Throughout the voyage, there were terrible storms, and in midocean an especially large wave exploded against the old ship's side, cracking a large wooden beam like a chicken bone. Master Jones considered turning back to England. But Jones had to give his passengers credit. Despite all they had so far suffered—agonizing delays, seasickness, cold, and the scorn and ridicule of the sailors—they did everything in their power to help the carpenter repair the fractured beam. They had brought along a screw jack—a mechanical device used to lift heavy objects—to assist them in constructing houses in the New World. With the help of the screw jack, they lifted the beam into place, and once the carpenter had hammered in a post for support, the
Mayflower
was able to continue on.
several times during the passage, the conditions grew so bad that even though it meant he would lose many hard-won miles, Jones was forced to “lie ahull”—to roll up the sails, and let the waves take his 180-ton ship. At one point, as the
Mayflower
lay ahull, a young servant named John Howland grew restless down below. He saw no reason why he could not venture out of the 'tween decks for just a moment. After more than a month as a passenger ship, the
Mayflower
was no longer a “sweet ship,” and Howland wanted some air. so he climbed a ladder to one of the hatches and stepped onto the deck.
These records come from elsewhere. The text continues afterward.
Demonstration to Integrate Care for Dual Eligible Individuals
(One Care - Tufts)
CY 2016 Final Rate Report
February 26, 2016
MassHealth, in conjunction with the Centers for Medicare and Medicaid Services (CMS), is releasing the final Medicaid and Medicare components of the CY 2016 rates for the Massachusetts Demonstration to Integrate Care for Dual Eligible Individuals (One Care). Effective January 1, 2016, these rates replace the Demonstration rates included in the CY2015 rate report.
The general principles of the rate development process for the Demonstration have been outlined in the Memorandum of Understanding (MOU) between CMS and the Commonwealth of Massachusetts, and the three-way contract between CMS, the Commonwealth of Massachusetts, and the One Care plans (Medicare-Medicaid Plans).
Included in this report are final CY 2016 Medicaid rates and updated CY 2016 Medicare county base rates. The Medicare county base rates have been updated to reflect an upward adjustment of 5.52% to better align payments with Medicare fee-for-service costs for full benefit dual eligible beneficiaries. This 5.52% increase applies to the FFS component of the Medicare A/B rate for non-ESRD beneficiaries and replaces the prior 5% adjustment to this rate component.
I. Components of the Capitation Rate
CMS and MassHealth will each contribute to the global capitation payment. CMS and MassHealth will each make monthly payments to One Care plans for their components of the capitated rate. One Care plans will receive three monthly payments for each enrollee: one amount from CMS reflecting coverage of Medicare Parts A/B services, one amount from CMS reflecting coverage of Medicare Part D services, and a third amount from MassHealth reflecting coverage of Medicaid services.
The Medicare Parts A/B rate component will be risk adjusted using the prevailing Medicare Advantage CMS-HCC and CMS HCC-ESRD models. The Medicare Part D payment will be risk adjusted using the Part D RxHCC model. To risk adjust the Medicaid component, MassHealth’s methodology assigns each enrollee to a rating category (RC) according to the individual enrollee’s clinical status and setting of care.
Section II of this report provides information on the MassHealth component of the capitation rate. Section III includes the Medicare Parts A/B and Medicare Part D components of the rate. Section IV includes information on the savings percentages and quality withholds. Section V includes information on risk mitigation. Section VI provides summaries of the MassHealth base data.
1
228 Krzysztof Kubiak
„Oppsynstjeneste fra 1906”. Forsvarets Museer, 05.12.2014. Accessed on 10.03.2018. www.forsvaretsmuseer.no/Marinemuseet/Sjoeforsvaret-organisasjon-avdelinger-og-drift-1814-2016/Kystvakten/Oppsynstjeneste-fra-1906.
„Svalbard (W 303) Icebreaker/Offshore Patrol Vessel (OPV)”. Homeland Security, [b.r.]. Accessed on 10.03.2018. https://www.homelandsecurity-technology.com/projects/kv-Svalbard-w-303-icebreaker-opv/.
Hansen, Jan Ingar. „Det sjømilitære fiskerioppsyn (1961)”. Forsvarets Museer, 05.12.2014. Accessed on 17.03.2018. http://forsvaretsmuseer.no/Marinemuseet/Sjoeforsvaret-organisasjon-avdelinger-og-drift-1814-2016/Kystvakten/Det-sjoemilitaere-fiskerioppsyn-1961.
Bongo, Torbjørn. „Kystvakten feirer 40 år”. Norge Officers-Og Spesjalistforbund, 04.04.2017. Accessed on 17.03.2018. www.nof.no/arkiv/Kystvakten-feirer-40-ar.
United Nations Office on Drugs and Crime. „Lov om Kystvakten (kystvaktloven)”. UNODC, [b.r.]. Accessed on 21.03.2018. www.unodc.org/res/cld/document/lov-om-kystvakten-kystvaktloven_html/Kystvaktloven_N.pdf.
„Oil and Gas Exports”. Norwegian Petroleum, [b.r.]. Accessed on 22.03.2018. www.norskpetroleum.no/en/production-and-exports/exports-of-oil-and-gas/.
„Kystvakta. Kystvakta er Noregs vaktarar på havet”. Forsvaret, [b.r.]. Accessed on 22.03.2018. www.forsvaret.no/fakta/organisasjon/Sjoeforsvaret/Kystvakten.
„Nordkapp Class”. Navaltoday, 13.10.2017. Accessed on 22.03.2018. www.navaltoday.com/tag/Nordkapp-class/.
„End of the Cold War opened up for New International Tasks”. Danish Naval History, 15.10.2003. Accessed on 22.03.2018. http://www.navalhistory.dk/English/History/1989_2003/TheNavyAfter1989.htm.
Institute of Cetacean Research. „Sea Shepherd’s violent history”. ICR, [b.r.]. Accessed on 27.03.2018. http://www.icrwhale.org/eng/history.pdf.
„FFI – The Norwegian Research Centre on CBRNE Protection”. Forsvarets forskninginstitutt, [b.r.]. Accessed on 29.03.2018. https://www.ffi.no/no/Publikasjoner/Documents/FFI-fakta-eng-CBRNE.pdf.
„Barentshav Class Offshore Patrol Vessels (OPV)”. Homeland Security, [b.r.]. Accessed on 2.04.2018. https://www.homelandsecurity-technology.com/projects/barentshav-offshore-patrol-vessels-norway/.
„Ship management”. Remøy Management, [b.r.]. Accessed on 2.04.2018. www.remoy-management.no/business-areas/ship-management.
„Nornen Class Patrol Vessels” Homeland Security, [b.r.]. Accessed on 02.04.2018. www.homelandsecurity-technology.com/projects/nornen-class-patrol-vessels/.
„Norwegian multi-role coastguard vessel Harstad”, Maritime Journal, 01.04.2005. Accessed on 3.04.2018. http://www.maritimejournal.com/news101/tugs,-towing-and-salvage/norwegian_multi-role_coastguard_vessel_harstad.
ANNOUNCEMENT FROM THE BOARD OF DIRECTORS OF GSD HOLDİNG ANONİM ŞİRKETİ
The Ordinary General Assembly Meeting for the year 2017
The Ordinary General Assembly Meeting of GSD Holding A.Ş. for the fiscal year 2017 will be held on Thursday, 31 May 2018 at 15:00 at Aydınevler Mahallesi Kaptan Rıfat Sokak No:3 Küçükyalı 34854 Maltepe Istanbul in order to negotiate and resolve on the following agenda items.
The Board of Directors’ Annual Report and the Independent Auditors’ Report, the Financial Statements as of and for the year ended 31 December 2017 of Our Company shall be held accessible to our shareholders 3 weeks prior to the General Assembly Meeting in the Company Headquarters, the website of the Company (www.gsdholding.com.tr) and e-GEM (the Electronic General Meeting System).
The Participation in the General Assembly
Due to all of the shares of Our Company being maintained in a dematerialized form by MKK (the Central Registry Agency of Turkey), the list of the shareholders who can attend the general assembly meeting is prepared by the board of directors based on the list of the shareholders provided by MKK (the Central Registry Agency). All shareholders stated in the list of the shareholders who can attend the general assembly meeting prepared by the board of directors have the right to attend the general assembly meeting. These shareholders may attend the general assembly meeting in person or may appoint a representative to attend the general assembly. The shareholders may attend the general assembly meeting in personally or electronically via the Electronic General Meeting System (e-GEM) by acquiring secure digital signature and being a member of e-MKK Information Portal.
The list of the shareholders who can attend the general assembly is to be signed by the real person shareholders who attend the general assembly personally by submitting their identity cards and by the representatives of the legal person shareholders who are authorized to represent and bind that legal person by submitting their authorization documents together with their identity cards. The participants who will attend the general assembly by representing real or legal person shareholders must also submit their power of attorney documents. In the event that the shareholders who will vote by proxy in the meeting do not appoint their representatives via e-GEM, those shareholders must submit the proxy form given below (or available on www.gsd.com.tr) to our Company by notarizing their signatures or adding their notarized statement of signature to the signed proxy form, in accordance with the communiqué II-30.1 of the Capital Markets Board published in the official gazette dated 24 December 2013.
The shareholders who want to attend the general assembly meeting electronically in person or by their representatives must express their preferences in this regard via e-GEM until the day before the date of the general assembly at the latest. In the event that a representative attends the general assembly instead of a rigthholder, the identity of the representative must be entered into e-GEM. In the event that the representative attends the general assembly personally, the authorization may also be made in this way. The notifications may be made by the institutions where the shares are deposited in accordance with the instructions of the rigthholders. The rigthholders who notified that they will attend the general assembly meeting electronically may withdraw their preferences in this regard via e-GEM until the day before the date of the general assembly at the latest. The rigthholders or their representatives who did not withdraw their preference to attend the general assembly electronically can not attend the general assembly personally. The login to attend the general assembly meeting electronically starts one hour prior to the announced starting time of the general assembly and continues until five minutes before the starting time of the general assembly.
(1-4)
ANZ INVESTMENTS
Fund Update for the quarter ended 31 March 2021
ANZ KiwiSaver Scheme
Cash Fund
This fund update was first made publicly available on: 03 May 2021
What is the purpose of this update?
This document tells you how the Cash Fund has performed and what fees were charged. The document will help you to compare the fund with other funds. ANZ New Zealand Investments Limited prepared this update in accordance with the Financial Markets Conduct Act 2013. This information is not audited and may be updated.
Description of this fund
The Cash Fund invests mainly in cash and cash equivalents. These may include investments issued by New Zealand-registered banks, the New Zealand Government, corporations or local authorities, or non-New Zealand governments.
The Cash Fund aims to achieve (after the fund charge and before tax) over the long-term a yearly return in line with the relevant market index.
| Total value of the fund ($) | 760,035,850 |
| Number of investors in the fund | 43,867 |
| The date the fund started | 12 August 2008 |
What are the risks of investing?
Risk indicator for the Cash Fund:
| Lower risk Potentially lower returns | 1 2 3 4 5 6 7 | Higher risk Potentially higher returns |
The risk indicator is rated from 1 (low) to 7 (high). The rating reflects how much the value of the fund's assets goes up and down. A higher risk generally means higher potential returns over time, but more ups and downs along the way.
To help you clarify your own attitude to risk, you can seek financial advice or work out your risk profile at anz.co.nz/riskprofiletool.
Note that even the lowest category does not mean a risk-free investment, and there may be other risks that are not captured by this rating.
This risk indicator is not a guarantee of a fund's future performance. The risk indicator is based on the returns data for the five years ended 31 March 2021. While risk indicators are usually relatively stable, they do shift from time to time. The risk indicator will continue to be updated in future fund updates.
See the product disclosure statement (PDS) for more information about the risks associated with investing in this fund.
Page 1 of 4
Howland quickly discovered that the deck of a storm-tossed ship was no place for a landsman. Even if the ship rode the waves with ease, the gale continued to rage with astonishing violence around her. The shriek of the wind through the rope rigging was terrifying, as was the sight of all those towering waves. The
Mayflower
lurched suddenly, Howland staggered to the ship's rail and tumbled into the sea.